Servicing future growth
Updated: 2014-01-28 07:54
International analysts like to measure China's performance by looking at its gross domestic product - even though its current leaders try not to highlight it as much as their predecessors did.
Annual sessions of the people's congress on the provincial level have unanimously lowered the local GDP targets for 2014.
But stock markets, in the mainland and overseas, are filled with nostalgia about the glorious time of high growth in the 1990s and 2000s. Investors remain sensitive to growth updates from China, as if a high growth rate is necessarily good, while low growth is inevitably bad.
This is only a symptom on the surface. People know that some of the past high growth has resulted in many problems - a waste in industrial capacity and, in the meantime, a squeeze on the investment that should have been used more productively, in developing services, for instance.
But without the growth updates, people simply cannot tell if the economy is still working. GDP, for all its defects, is a tool, like binoculars, for investors to appreciate the broad landscape of a large economy.
But one cannot rely on just one single tool for a complex task, when people look at the US economy, they look at its GDP and its job data as well. You also need a second tool for appreciating China. But the Chinese job data are not so useful, because they are under the control of a non-economic authority and only cover some urban jobs. They seldom reflect any changes.
- - - - - - -
## Exercise description
Reproduce everything in the piece on China's growth from "But stock markets, in" down to "a large economy.".
- - - - - - -
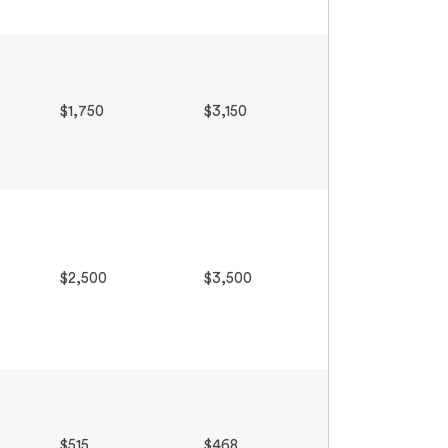
$1,750
$3,150
$2,500
$3,500
$515
$468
- - - - - - -
## Response to this task
But stock markets, in the mainland and overseas, are filled with nostalgia about the glorious time of high growth in the 1990s and 2000s. Investors remain sensitive to growth updates from China, as if a high growth rate is necessarily good, while low growth is inevitably bad.
This is only a symptom on the surface. People know that some of the past high growth has resulted in many problems - a waste in industrial capacity and, in the meantime, a squeeze on the investment that should have been used more productively, in developing services, for instance.
But without the growth updates, people simply cannot tell if the economy is still working. GDP, for all its defects, is a tool, like binoculars, for investors to appreciate the broad landscape of a large economy.